#CSSMchat hosted by Deb Maskens, “Living with chronic cancer.” Summary from June 26th 2019

On the 26th of June, we had a wonderful chat on “Living with chronic cancer,” hosted by Deb Maskens, a patient advocate for kidney cancer, co-founder of Kidney Cancer Canada and Vice-Chair of the International Kidney Cancer Coalition.

Our facilitator kindly wrote a summary of the chat, including the questions and themes that emerged from our contributors. You can read these below.

T1. Intro – what does living with “chronic cancer” mean in your situation? Ongoing treatment for metastatic disease? Episodes of recurrence? Living with late term effects? #CSSMchat

Deb Maskens: “Different groups of survivors emerged here with different survivorship needs. What was clear is that there are different reactions to the term “chronic cancer”. Some who are dying or see others around them dying reject the term ‘chronic’ altogether (i.e.,for metastatic breast cancer — they see the disease as progressive and fatal, so not having achieved a time when we can call it a ‘chronic cancer’). Others commented on having slow-growing indolent cancer and the challenges of having others understand/accept that they have stage iv disease that isn’t in remission, isn’t NED (no evidence of disease), but isn’t always being treated. And for some the term ‘chronic cancer’ means living with the after effects of treatment (e.g., neuropathy) while not being on active cancer therapy anymore (the side effects are chronic).

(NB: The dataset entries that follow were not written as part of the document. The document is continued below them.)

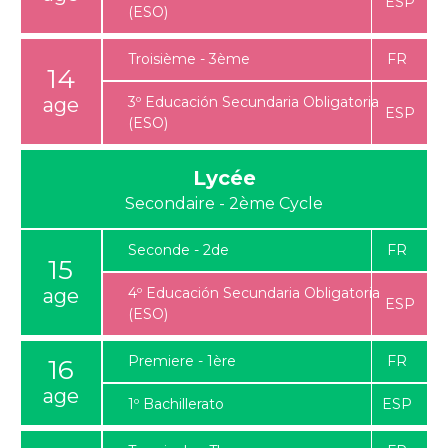
(ESO)
Troisième - 3ème
14
3º Educación Secundaria Obligatoria
(ESO)
Lycée
Seconde - 2de
15
4º Educación Secundaria Obligatoria
(ESO)
Premiere - 1ère
16
1º Bachillerato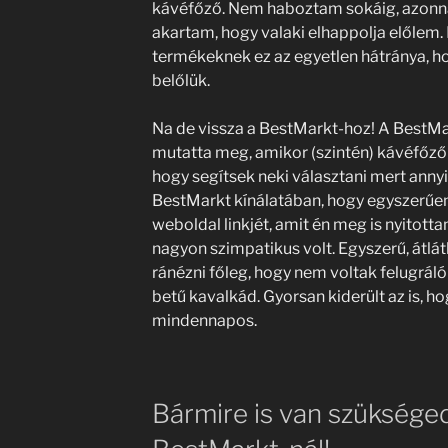
kávéfőző. Nem haboztam sokáig, azonn
akartam, hogy valaki elhappolja előlem. 
termékeknek ez az egyetlen hátránya, h
belőlük.
Na de vissza a BestMarkt-hoz! A BestMa
mutatta meg, amikor (szintén) kávéfőző v
hogy segítsek neki választani mert annyi
BestMarkt kínálatában, hogy egyszerűen
weboldal linkjét, amit én meg is nyitotta
nagyon szimpatikus volt. Egyszerű, átlát
ránézni főleg, hogy nem voltak felugráló a
betű kavalkád. Gyorsan kiderült az is, h
mindennapos.
Bármire is van szükséged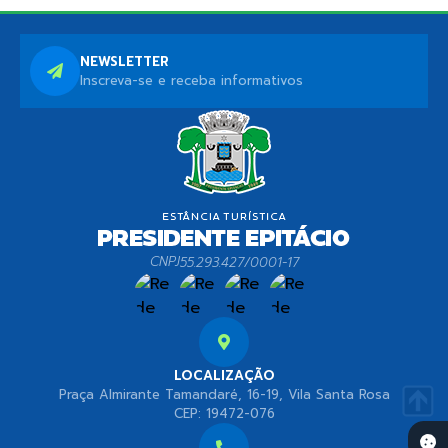
NEWSLETTER
Inscreva-se e receba informativos
CNPJ
55.293.427/0001-17
LOCALIZAÇÃO
Praça Almirante Tamandaré, 16-19, Vila Santa Rosa
CEP: 19472-076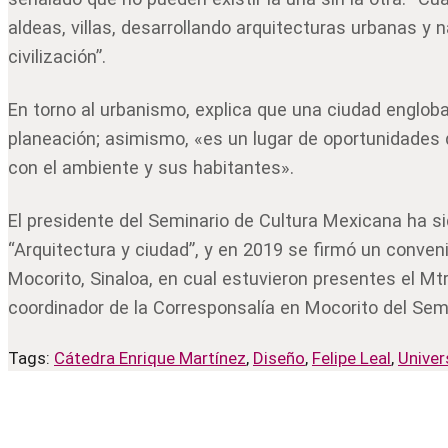
aldeas, villas, desarrollando arquitecturas urbanas y 
civilización”.
En torno al urbanismo, explica que una ciudad engloba 
planeación; asimismo, «es un lugar de oportunidades
con el ambiente y sus habitantes».
El presidente del Seminario de Cultura Mexicana ha si
“Arquitectura y ciudad”, y en 2019 se firmó un conve
Mocorito, Sinaloa, en cual estuvieron presentes el Mt
coordinador de la Corresponsalía en Mocorito del Sem
Tags:
Cátedra Enrique Martínez
,
Diseño
,
Felipe Leal
,
Unive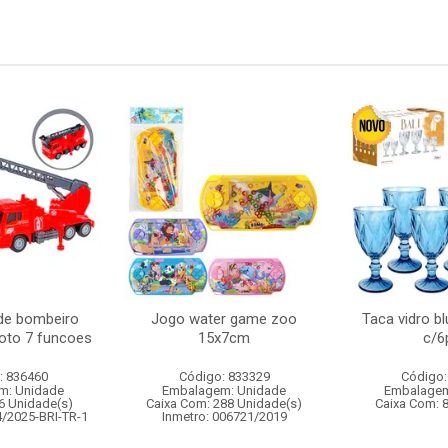
de bombeiro
Jogo water game zoo
Taca vidro bl
oto 7 funcoes
15x7cm
c/6
: 836460
Código: 833329
Código:
m: Unidade
Embalagem: Unidade
Embalagem
6 Unidade(s)
Caixa Com: 288 Unidade(s)
Caixa Com: 
4/2025-BRI-TR-1
Inmetro: 006721/2019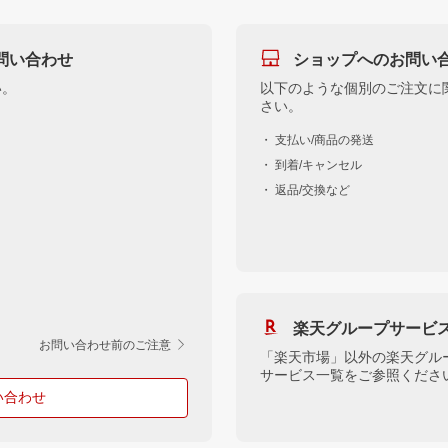
問い合わせ
ショップへのお問い
い。
以下のような個別のご注文に
さい。
・ 支払い/商品の発送
・ 到着/キャンセル
・ 返品/交換など
楽天グループサービ
お問い合わせ前のご注意
「楽天市場」以外の楽天グル
サービス一覧をご参照くださ
い合わせ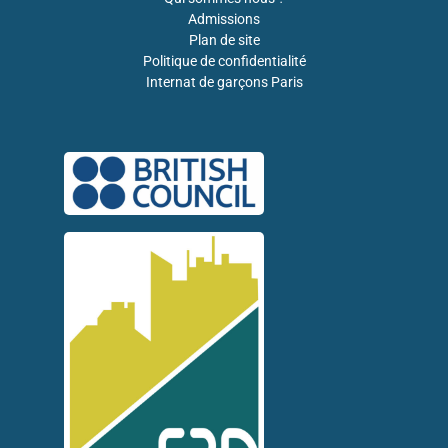
Admissions
Plan de site
Politique de confidentialité
Internat de garçons Paris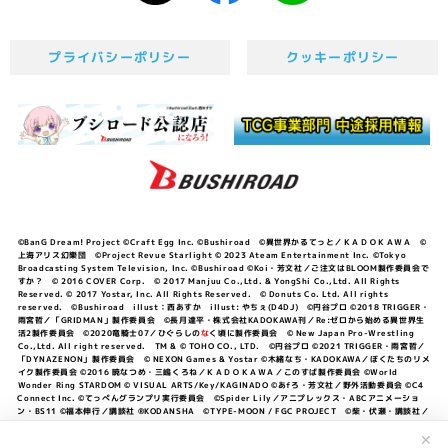
プライバシーポリシー
クッキーポリシー
©BanG Dream! Project ©Craft Egg Inc. ©Bushiroad ©異世界かるてっと／ＫＡＤＯＫＡＷＡ ©
上海アリス幻樂団 ©Project Revue Starlight © 2023 Ateam Entertainment Inc. ©Tokyo
Broadcasting System Television, Inc. ©Bushiroad ©Koi・芳文社／ご注文はBLOOM製作委員会で
すか？ © 2016 COVER Corp. © 2017 Manjuu Co.,Ltd. & YongShi Co.,Ltd. All Rights
Reserved. © 2017 Yostar, Inc. All Rights Reserved. © Donuts Co. Ltd. All rights
reserved. ©Bushiroad illust：西あすか illust: やちぇ(D4DJ) ©円谷プロ ©2018 TRIGGER・
雨宮哲／「GRIDMAN」製作委員会 ©長月達平・株式会社KADOKAWA刊／Re:ゼロから始める異世界生
活2製作委員会 ©2020竜騎士07／ひぐらしの
な
く頃に製作委員会 © New Japan Pro-Wrestling
Co.,Ltd. All right reserved. TM & © TOHO CO., LTD. ©円谷プロ ©2021 TRIGGER・雨宮哲／
「DYNAZENON」製作委員会 © NEXON Games & Yostar ©木緒なち・KADOKAWA／ぼくたちのリメ
イク製作委員会 ©2016 暁なつめ・三嶋くろね／ＫＡＤＯＫＡＷＡ／このすば製作委員会 ©World
Wonder Ring STARDOM © VISUAL ARTS/Key/KAGINADO ©あfろ・芳文社／野外活動委員会 ©C4
Connect Inc. ©てっぺんグランプリ実行委員会 ©Spider Lily／アニプレックス・ABCアニメーショ
ン・BS11 ©福本伸行／講談社 ®KODANSHA ©TYPE-MOON / FGC PROJECT ©柴・伏瀬・講談社／
転スラ日記製作委員会 ®KODANSHA ©2023 暁なつめ・三嶋くろね／KADOKAWA／このすば爆焔製作
委員会 ©Bandai Namco Entertainment Inc. / PROJECT U149 ©Bandai Namco
✕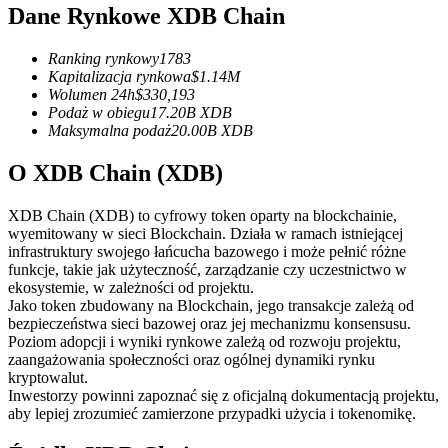
Kontrakty terminowe na USDC
Dane Rynkowe XDB Chain
Kontrakty futures wykorzystujące USDC jako zabezpieczenie
Ranking rynkowy
1783
Kapitalizacja rynkowa
$
1.14M
Wolumen 24h
$
330,193
Podaż w obiegu
17.20B
XDB
Maksymalna podaż
20.00B
XDB
O XDB Chain (XDB)
XDB Chain (XDB) to cyfrowy token oparty na blockchainie,
wyemitowany w sieci Blockchain. Działa w ramach istniejącej
Kopiowanie Transakcji
infrastruktury swojego łańcucha bazowego i może pełnić różne
funkcje, takie jak użyteczność, zarządzanie czy uczestnictwo w
Dołącz do najlepszych traderów
ekosystemie, w zależności od projektu.
Jako token zbudowany na Blockchain, jego transakcje zależą od
bezpieczeństwa sieci bazowej oraz jej mechanizmu konsensusu.
Poziom adopcji i wyniki rynkowe zależą od rozwoju projektu,
zaangażowania społeczności oraz ogólnej dynamiki rynku
kryptowalut.
Inwestorzy powinni zapoznać się z oficjalną dokumentacją projektu,
aby lepiej zrozumieć zamierzone przypadki użycia i tokenomikę.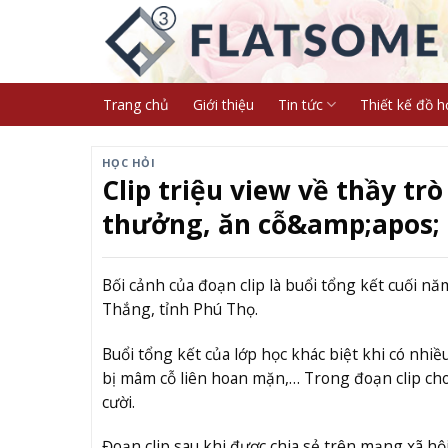
Skip
to
content
Trang chủ
Giới thiệu
Tin tức
Thiết kế đồ h
HỌC HỎI
Clip triệu view về thầy t
thưởng, ăn cỗ&amp;apos; 
Bối cảnh của đoạn clip là buổi tổng kết cuối 
Thắng, tỉnh Phú Thọ.
Buổi tổng kết của lớp học khác biệt khi có nhi
bị mâm cỗ liên hoan mặn,… Trong đoạn clip cho
cười.
Đoạn clip sau khi được chia sẻ trên mạng xã hộ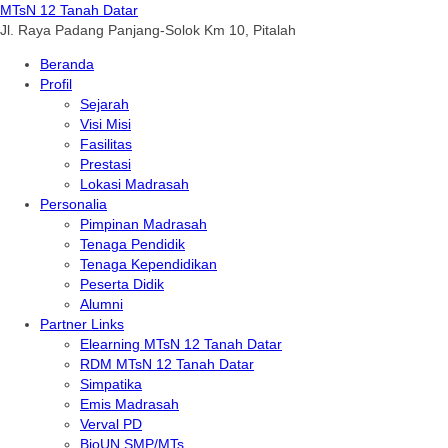
MTsN 12 Tanah Datar
Jl. Raya Padang Panjang-Solok Km 10, Pitalah
Beranda
Profil
Sejarah
Visi Misi
Fasilitas
Prestasi
Lokasi Madrasah
Personalia
Pimpinan Madrasah
Tenaga Pendidik
Tenaga Kependidikan
Peserta Didik
Alumni
Partner Links
Elearning MTsN 12 Tanah Datar
RDM MTsN 12 Tanah Datar
Simpatika
Emis Madrasah
Verval PD
BioUN SMP/MTs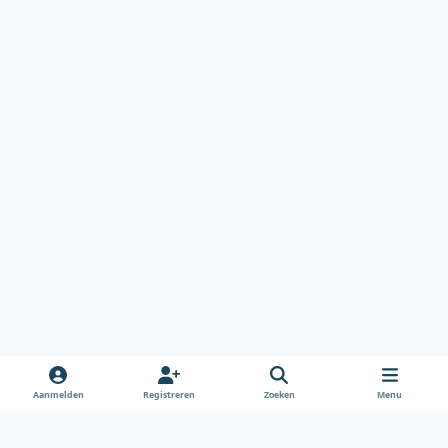
Aanmelden
Registreren
Zoeken
Menu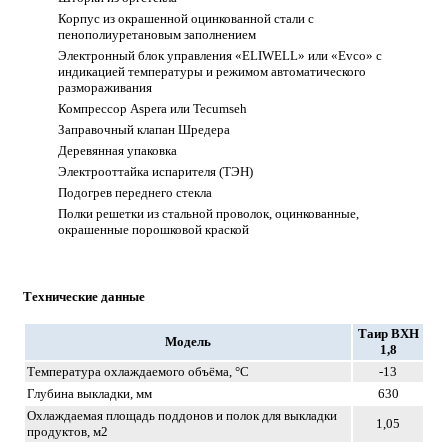
Корпус из окрашенной оцинкованной стали с
пенополиуретановым заполнением
Электронный блок управления «ELIWELL» или «Evco» с
индикацией температуры и режимом автоматического
размораживания
Компрессор Aspera или Tecumseh
Заправочный клапан Шредера
Деревянная упаковка
Электрооттайка испарителя (ТЭН)
Подогрев переднего стекла
Полки решетки из стальной проволок, оцинкованные,
окрашенные порошковой краской
Технические данные
Таир
ВХН
Модель
1,8
Температура охлаждаемого объёма, °C
-13
Глубина выкладки, мм
630
Охлаждаемая площадь поддонов и полок для выкладки
1,05
продуктов, м2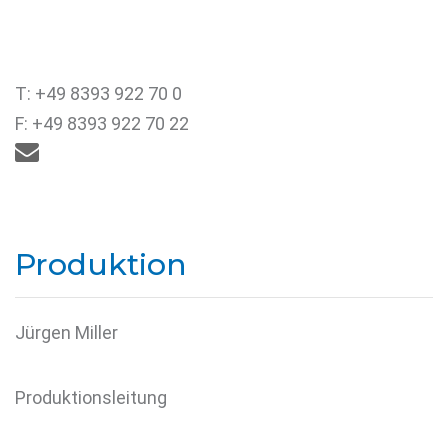
T: +49 8393 922 70 0
F: +49 8393 922 70 22

Produktion
Jürgen Miller
Produktionsleitung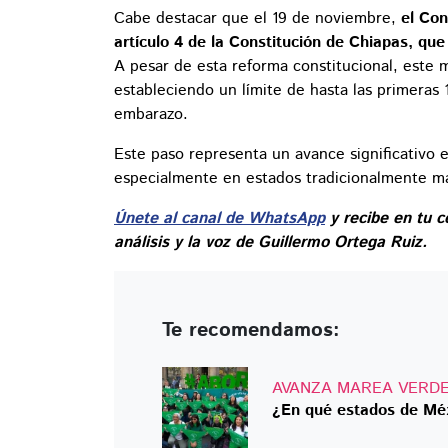
Cabe destacar que el 19 de noviembre,
el Con
artículo 4 de la Constitución de Chiapas, que
A pesar de esta reforma constitucional, este m
estableciendo un límite de hasta las primeras 
embarazo.
Este paso representa un avance significativo 
especialmente en estados tradicionalmente m
Únete al canal de WhatsApp
y recibe en tu c
análisis y la voz de Guillermo Ortega Ruiz.
Te recomendamos:
AVANZA MAREA VERD
¿En qué estados de Méx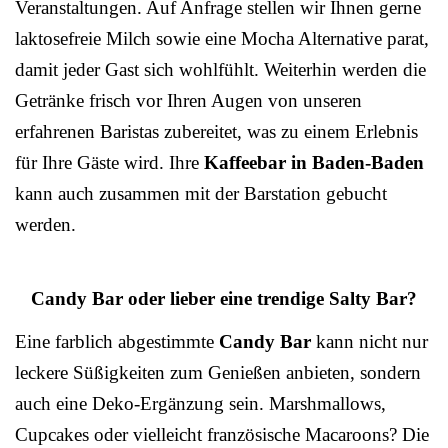
Veranstaltungen. Auf Anfrage stellen wir Ihnen gerne
laktosefreie Milch sowie eine Mocha Alternative parat,
damit jeder Gast sich wohlfühlt. Weiterhin werden die
Getränke frisch vor Ihren Augen von unseren
erfahrenen Baristas zubereitet, was zu einem Erlebnis
für Ihre Gäste wird. Ihre
Kaffeebar in Baden-Baden
kann auch zusammen mit der Barstation gebucht
werden.
Candy Bar oder lieber eine trendige Salty Bar?
Eine farblich abgestimmte
Candy Bar
kann nicht nur
leckere Süßigkeiten zum Genießen anbieten, sondern
auch eine Deko-Ergänzung sein. Marshmallows,
Cupcakes oder vielleicht französische Macaroons? Die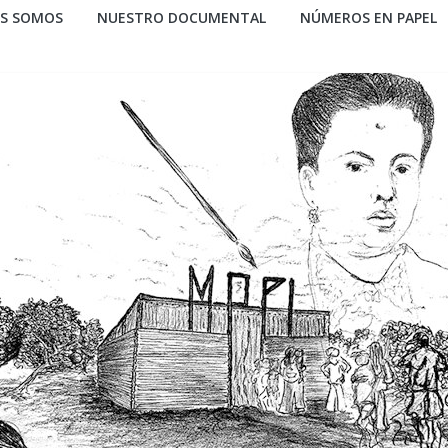
ES SOMOS
NUESTRO DOCUMENTAL
NÚMEROS EN PAPEL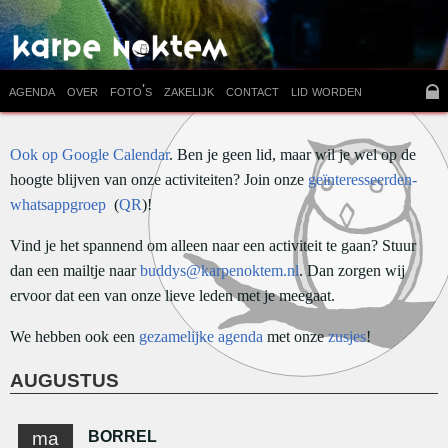
agenda
over
foto's
zakelijk
contact
lid worden
Ook op Google Calendar
. Ben je geen lid, maar wil je wel op de
hoogte blijven van onze activiteiten? Join onze
geïnteresseerden-
whatsappgroep
QR
!
Vind je het spannend om alleen naar een activiteit te gaan? Stuur
dan een mailtje naar
buddys@karpenoktem.nl
. Dan zorgen wij
ervoor dat een van onze lieve leden met je meegaat.
We hebben ook een
gezamelijke agenda
met onze
zusjes
!
AUGUSTUS
ma
BORREL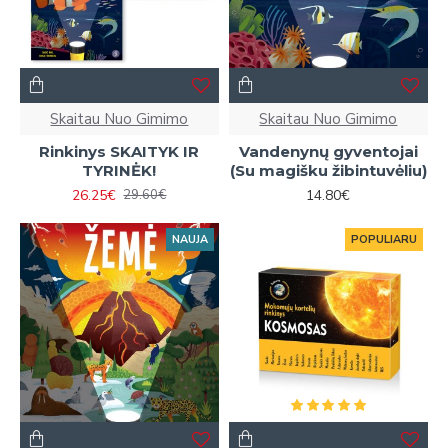
Skaitau Nuo Gimimo
Skaitau Nuo Gimimo
Rinkinys SKAITYK IR
Vandenynų gyventojai
TYRINĖK!
(Su magišku žibintuvėliu)
26.25€
14.80€
29.60€
NAUJA
POPULIARU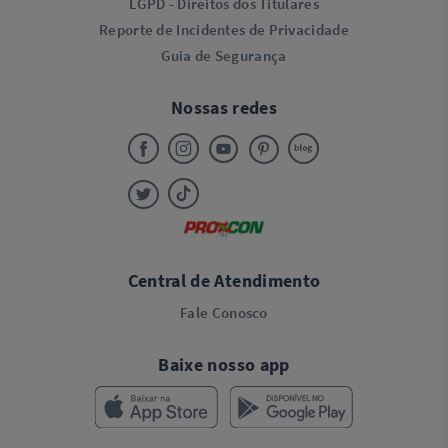
LGPD - Direitos dos Titulares
Reporte de Incidentes de Privacidade
Guia de Segurança
Nossas redes
Central de Atendimento
Fale Conosco
Baixe nosso app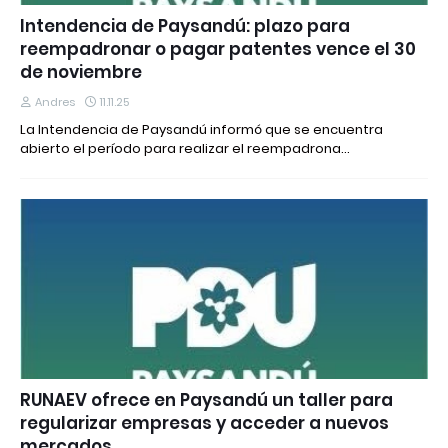
Intendencia de Paysandú: plazo para
reempadronar o pagar patentes vence el 30
de noviembre
Andres
11.11.25
La Intendencia de Paysandú informó que se encuentra
abierto el período para realizar el reempadrona…
RUNAEV ofrece en Paysandú un taller para
regularizar empresas y acceder a nuevos
mercados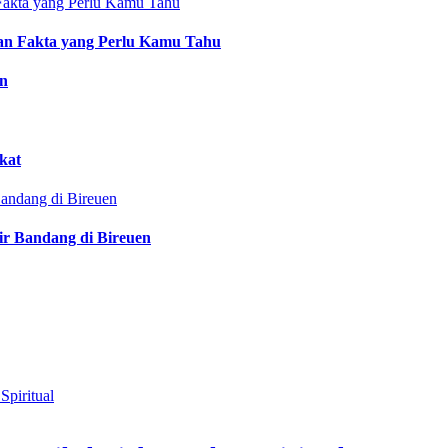
an Fakta yang Perlu Kamu Tahu
an
kat
ir Bandang di Bireuen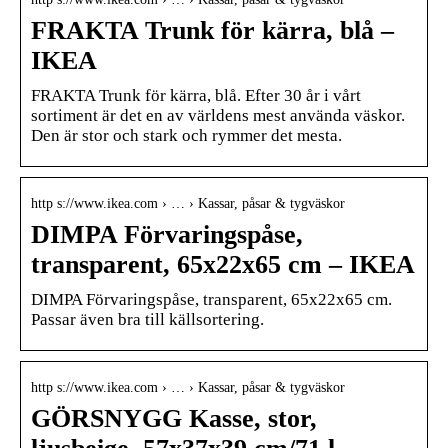
FRAKTA Trunk för kärra, blå –
IKEA
FRAKTA Trunk för kärra, blå. Efter 30 år i vårt
sortiment är det en av världens mest använda väskor.
Den är stor och stark och rymmer det mesta.
http s://www.ikea.com › … › Kassar, påsar & tygväskor
DIMPA Förvaringspåse,
transparent, 65x22x65 cm – IKEA
DIMPA Förvaringspåse, transparent, 65x22x65 cm.
Passar även bra till källsortering.
http s://www.ikea.com › … › Kassar, påsar & tygväskor
GÖRSNYGG Kasse, stor,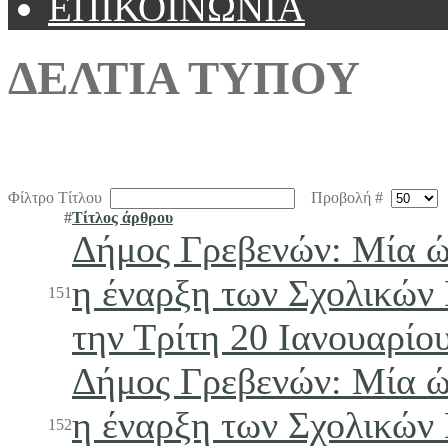
ΕΠΙΚΟΙΝΩΝΙΑ
ΔΕΛΤΙΑ ΤΥΠΟΥ
Φίλτρο Τίτλου
Προβολή #
#
Τίτλος άρθρου
Δήμος Γρεβενών: Μία 
η έναρξη των Σχολικώ
151
την Τρίτη 20 Ιανουαρίου
Δήμος Γρεβενών: Μία 
η έναρξη των Σχολικώ
152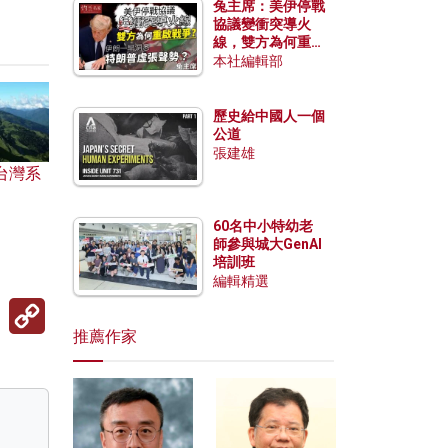
兔主席：美伊停戰
協議變衝突導火
線，雙方為何重啟
戰爭？伊朗一早洞
本社編輯部
悉特朗普虛張聲
勢？
歷史給中國人一個
公道
張建雄
台灣系
60名中小特幼老
師參與城大GenAI
培訓班
編輯精選
Copy
Link
推薦作家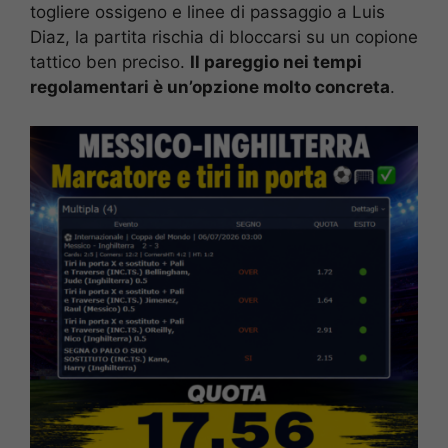
togliere ossigeno e linee di passaggio a Luis
Diaz, la partita rischia di bloccarsi su un copione
tattico ben preciso.
Il pareggio nei tempi
regolamentari è un’opzione molto concreta
.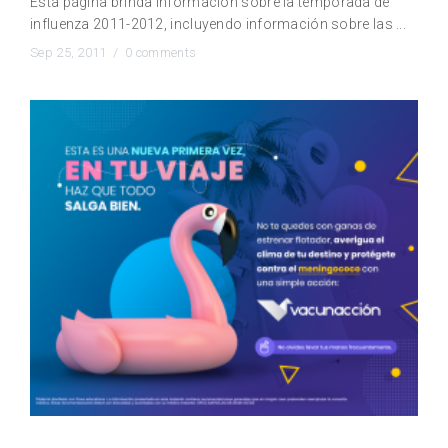
Esta página brinda información sobre la temporada de
influenza 2011-2012, incluyendo información sobre las ...
Sep 25, 2011 /
0 comments
Que la temporada de vacaciones no te agarre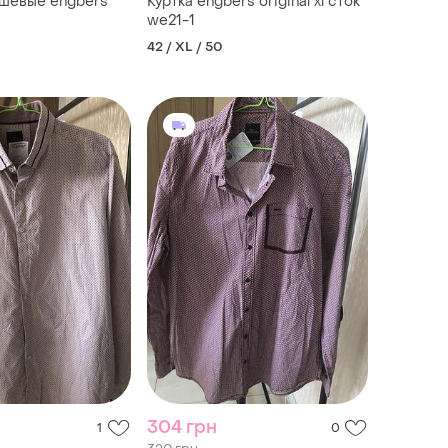
мшевые engbers
Куртка engbers original xl сток
we21-1
42 / XL / 50
304 грн
1
0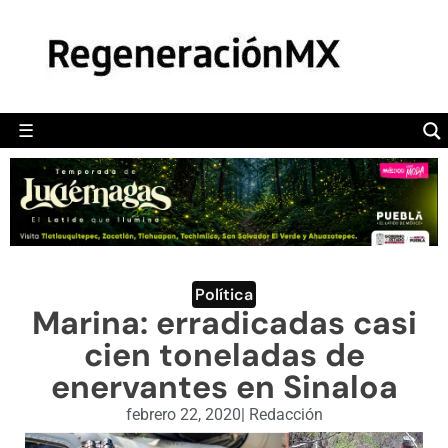
MÉXICO
POLÍTICA
MUNDO
☰
RegeneraciónMX
Sitio de noticias libre e independiente
CAMALEÓN
OPINIÓN
DEPORTES
ENGLISH SECTION
Política
Marina: erradicadas casi
VIDEOS
cien toneladas de
enervantes en Sinaloa
febrero 22, 2020
|
Redacción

T2. What issues related to your chronic cancer perspective do you wish your Healthcare Team better understood? #CSSMchat

Deb Maskens “That we long-term survivors are mostly figuring things out for ourselves because no one seems to have the answers about lingering side effects, late-terms effects, and impacts of sequential interventions across years, decades…”

“That we are people first, patients second. Trying to live our lives and co-exist with the cancer/effects; that even the “successful” survivors (from disease management perspective) have been profoundly impacted.”

T3. Healthcare professionals/researchers – from your experiences with people living long-term with cancer, what research do you think is needed? #CSSMchat

Deb Maskens: “More research on caregivers taking care of long-term cancer survivors. Impact on caregiver careers, caregiver issues for those living with caregiver issues for 5, 10, 20 years when there is no “getting back to normal” in sight, only uncertainty. Add to this concerns about financial impacts (costs, insurance, mortgages) and other barriers (travel insurance, retirement planning).”

“Overall, more research on the needs of metastatic patients needed; including the impact of repeatedly losing fellow patients to the disease, recurring cycles of grief.”

T4. What are the impacts on the lives of chronic cancer caregivers/family members? #CSSMchat

Deb Maskens: “Largely unknown. We noted that patients/caregivers get lots of support in the beginning with a new cancer diagnosis, but that can fade over time and it is difficult to keep calling on the same people. Perhaps compassion fatigue.”